Felix gözlerini ikiliden kaçırarak bir süre etrafı izledi. Abi kardeş arasına girmek istemiyordu ancak durumları pek te kardeş ilişkisine benzemiyordu. Araya girip girmemek konusunda kararsızdı.
"Yemek hazır efendim." Ne yapacağını bilmez bir şekilde öylece kapının orada dikilirken mutfaktan gelen aşçının sesiyle derin bir nefes aldı Felix. Tekrar salondan içeri baktığında Seungmin'in kendine doğru geliyor olduğunu görünce ne diyeceğini bilemediği için sessizce mutfağa geçtiler. Yemek masasına oturduklarında hemen arkalarından Chan'da gelerek Seungmin'in karşısındaki sandalyeyi çekip oturdu. Yine gözleri kısılmış sanki bir şey görmek istiyor gibi bakıyordu etrafa.
Sessiz geçen yemek faslı bitmek üzereyken Chan'ın konuşmasıyla sessiz ortam bozulmuş, ikilinin gözlerinin hedefi Chan'ın gözleri olmuştu.
"Felix... Sen gay misin?" Chan'dan gelen soruyla Felix'in gözleri şaşırmanın etkisiyle büyürken ağzını açmış fakat ne diyeceğini bilememişti. Gözlerini kaçırdığında ise Seungmin'in araya girmesiyle derin bir nefes aldı.
"Sanane onun yöneliminden!?"
Seungmin'in sıktığı dişleri arasından sorduğu soruyla Chan'ın gözleri onun küreleriyle buluştu. Chan sandalyede öne doğru kayıp arkasına yaslanarak rahatça yayıldı. Yüzüne hafif bir sırıtma yerleştirerek kollarını göğsünde birleştirdi.
"Ne o Seung? Niye aniden sinirlendin?
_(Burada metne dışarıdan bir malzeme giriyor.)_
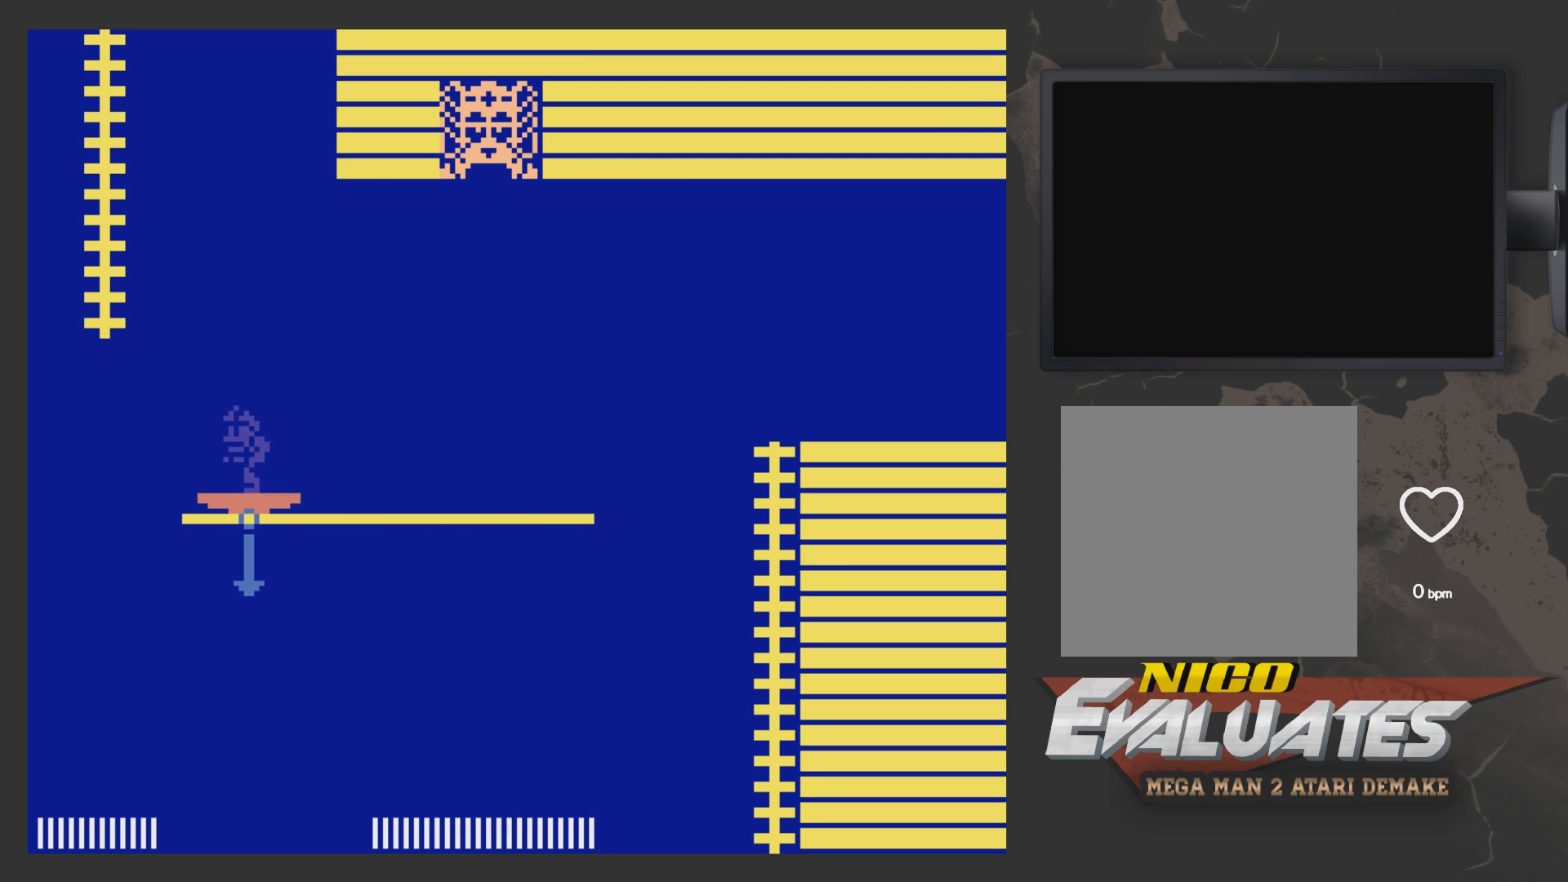
{"buttons": ["A", "DPAD_UP", "DPAD_LEFT"], "left_stick": "center", "right_stick": "center", "events": [[67, "A", "down"], [283, "DPAD_UP", "down"]]}
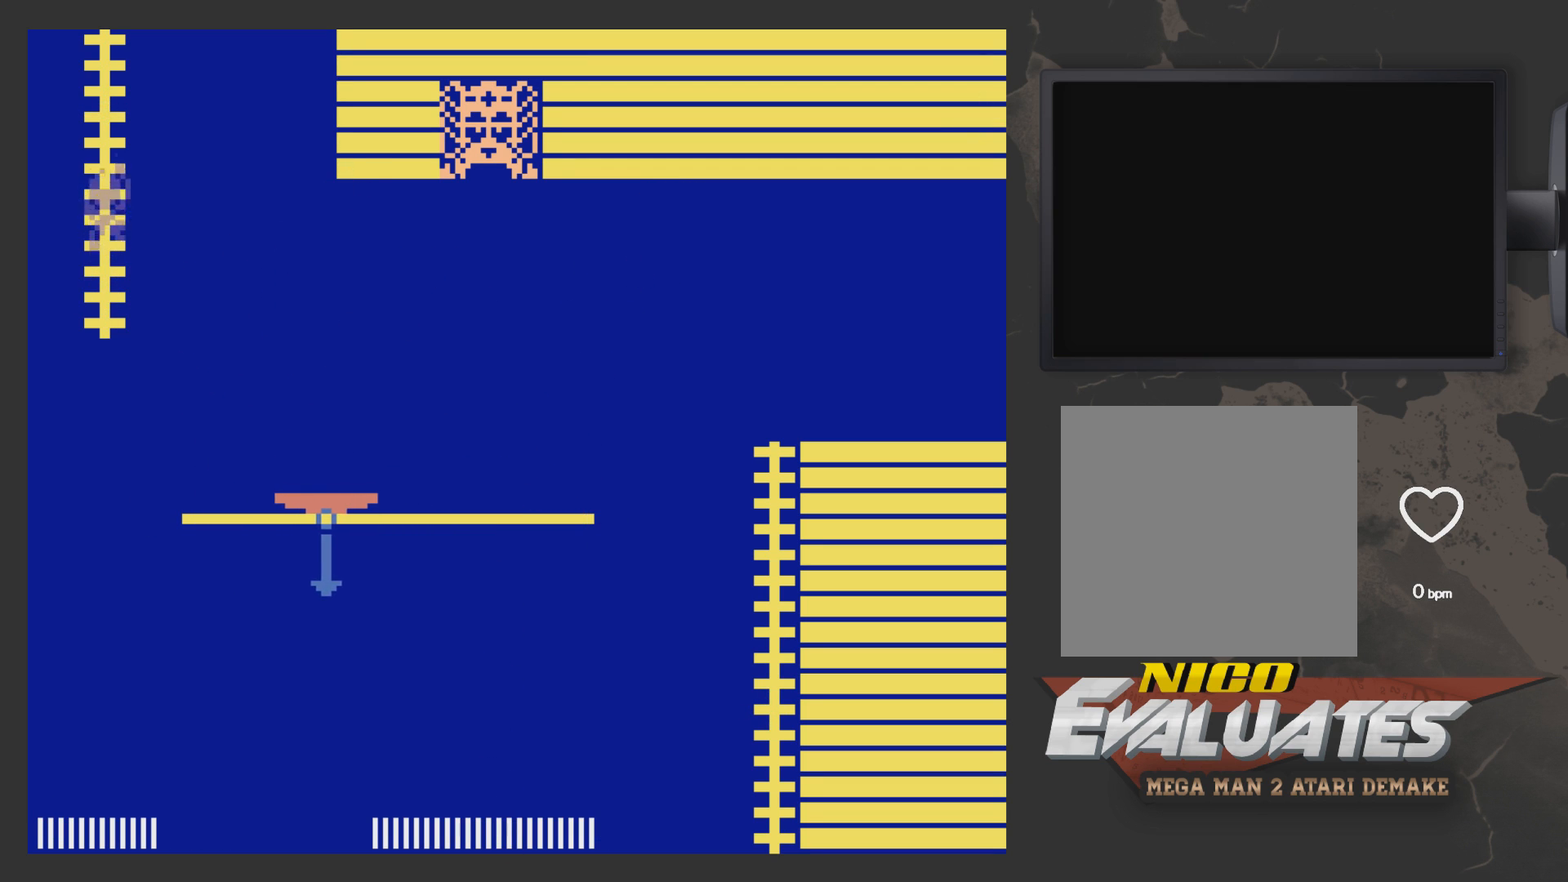
{"buttons": [], "left_stick": "center", "right_stick": "center", "events": [[33, "A", "up"], [133, "DPAD_LEFT", "up"], [183, "DPAD_UP", "up"]]}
Merak ettim ve sordum." Chan'ın sakin sesi ve alaycıl konuşması Seungmin'i daha da sinirlendirirken Felix onların kendi yüzünden tartışmalarını istemediğinden kısık çıkan sesiyle konuştu.
"Ben bilmiyorum hyung." Felix'in cevabıyla Chan'ın gözleri kısıldı. Ağır hareketlerle başını aşağı yukarı sallamasının ardından masadan kalkarak odasına geçti.
Chan'ın gitmesiyle Felix hızla Seungmin'e dönerek kaşlarını çattı. Günlerdir kafasını kurcalan merak ettiği soruları şimdi sormanın tam sırasıydı.
"Chan'ın abin olduğuna emin misin?" Seungmin gözlerini kaçırarak elindeki çatalla tabaktaki bezelyeyle oynarken başını onaylar anlamda salladı.
"A-abim. Ne olmuş ki?" Sesinin çatalladığını fark etmişti Felix. Yalan söylediğini anlamıştı hemen.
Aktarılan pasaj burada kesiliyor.